Scientific classification
- Kingdom: Plantae
- Clade: Tracheophytes
- Clade: Angiosperms
- Clade: Eudicots
- Clade: Asterids
- Order: Lamiales
- Family: Lamiaceae
- Genus: Acanthomintha
- Species: A. obovata
- Binomial name: Acanthomintha obovata Jeps.

= Acanthomintha obovata =

- Genus: Acanthomintha
- Species: obovata
- Authority: Jeps.
- Conservation status: G4

Species of flowering plant

Acanthomintha obovata is a species of flowering plant in the mint family known by the common name San Benito thornmint. It is endemic to California, where it grows in the woodland and chaparral of the coastal mountain ranges in the central part of the state.

==Description==
This is a small annual herb growing up to about 25 centimeters in maximum height.

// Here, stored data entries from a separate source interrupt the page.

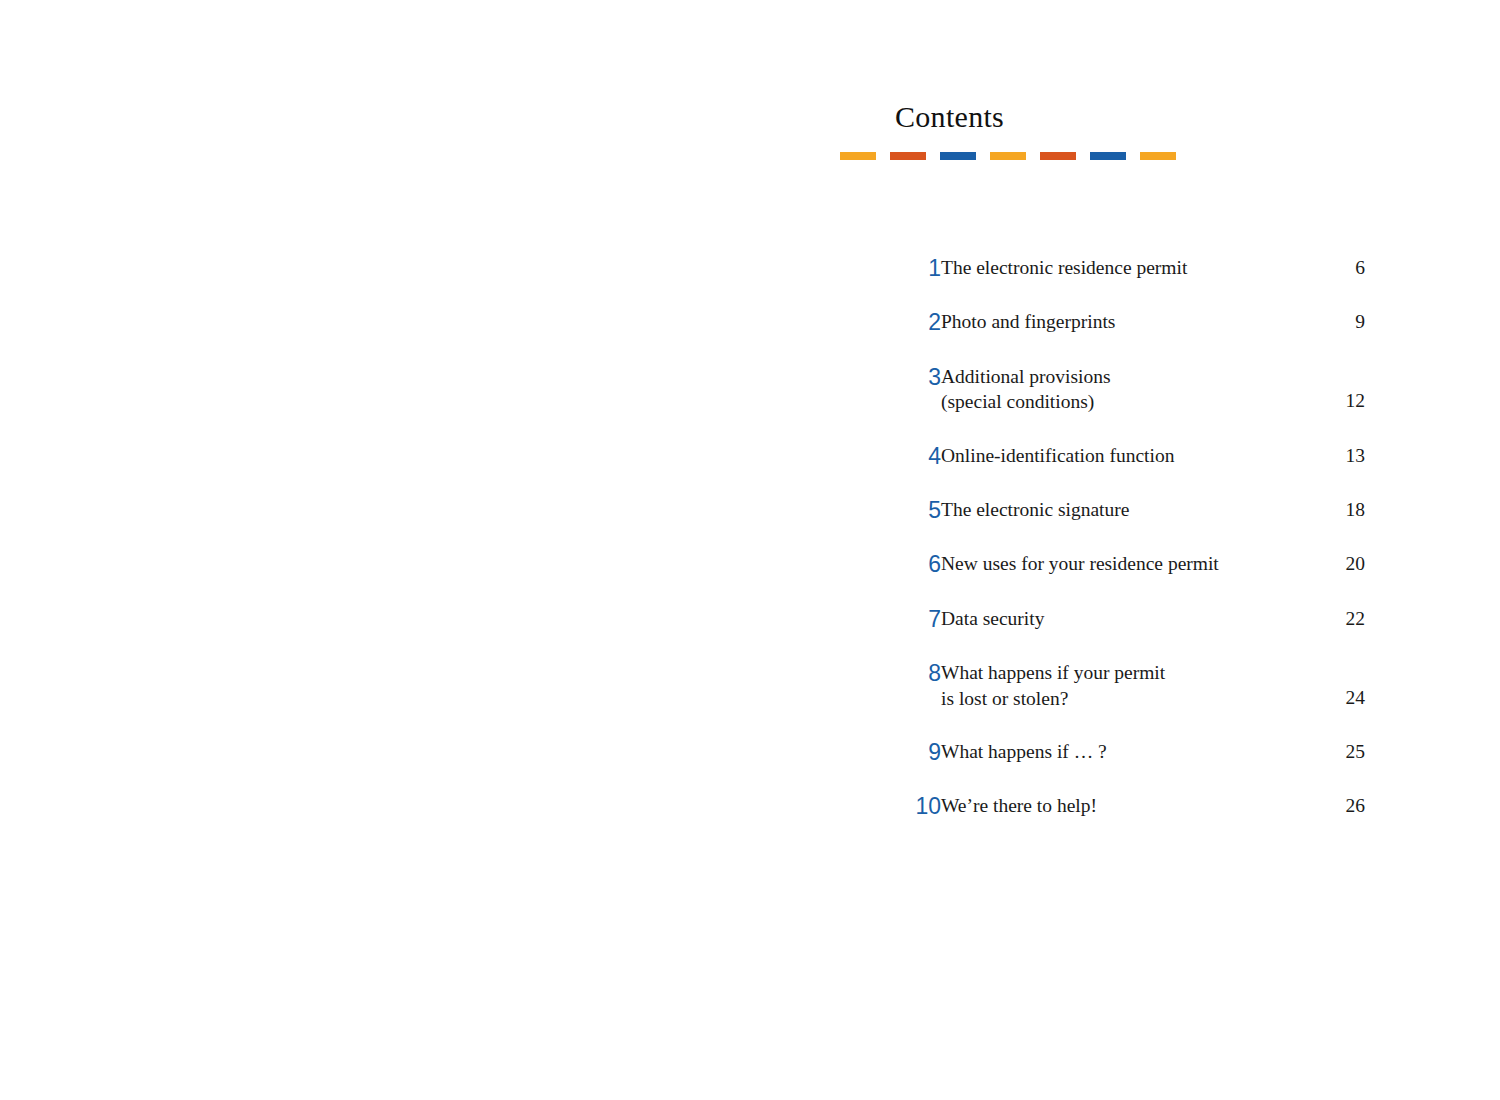Contents
| 1 | The electronic residence permit | 6 |
| 2 | Photo and fingerprints | 9 |
| 3 | Additional provisions (special conditions) | 12 |
| 4 | Online-identification function | 13 |
| 5 | The electronic signature | 18 |
| 6 | New uses for your residence permit | 20 |
| 7 | Data security | 22 |
| 8 | What happens if your permit is lost or stolen? | 24 |
| 9 | What happens if … ? | 25 |
| 10 | We’re there to help! | 26 |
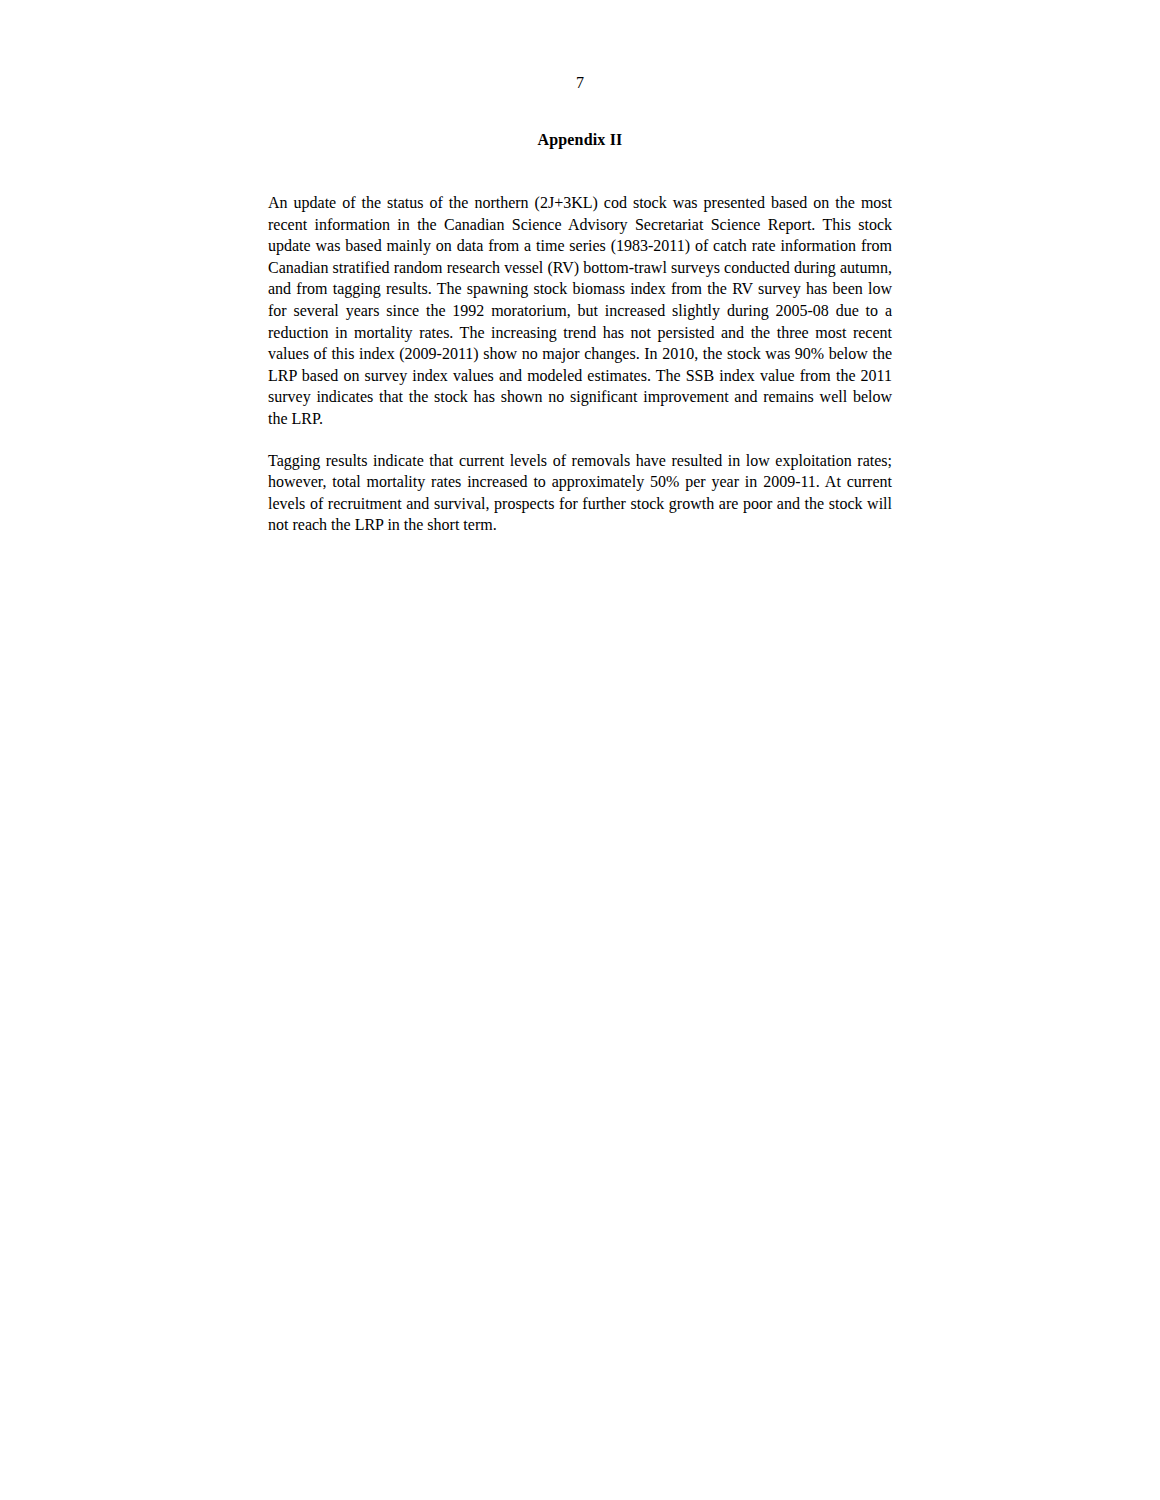7
Appendix II
An update of the status of the northern (2J+3KL) cod stock was presented based on the most recent information in the Canadian Science Advisory Secretariat Science Report. This stock update was based mainly on data from a time series (1983-2011) of catch rate information from Canadian stratified random research vessel (RV) bottom-trawl surveys conducted during autumn, and from tagging results. The spawning stock biomass index from the RV survey has been low for several years since the 1992 moratorium, but increased slightly during 2005-08 due to a reduction in mortality rates. The increasing trend has not persisted and the three most recent values of this index (2009-2011) show no major changes. In 2010, the stock was 90% below the LRP based on survey index values and modeled estimates. The SSB index value from the 2011 survey indicates that the stock has shown no significant improvement and remains well below the LRP.
Tagging results indicate that current levels of removals have resulted in low exploitation rates; however, total mortality rates increased to approximately 50% per year in 2009-11. At current levels of recruitment and survival, prospects for further stock growth are poor and the stock will not reach the LRP in the short term.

The leaves are about a centimeter long, oval-shaped, and toothed, and those on the upper part of the plant are spiny along the edges.

The inflorescence is enfolded in shiny, light-colored bracts with long spines along their margins. The flowers are purple-tipped white and up to nearly 3 centimeters long. They are coated in glandular hairs and their lobes are folded over at the lips.

Typical habitat is clay (typically vertic) soils in grasslands.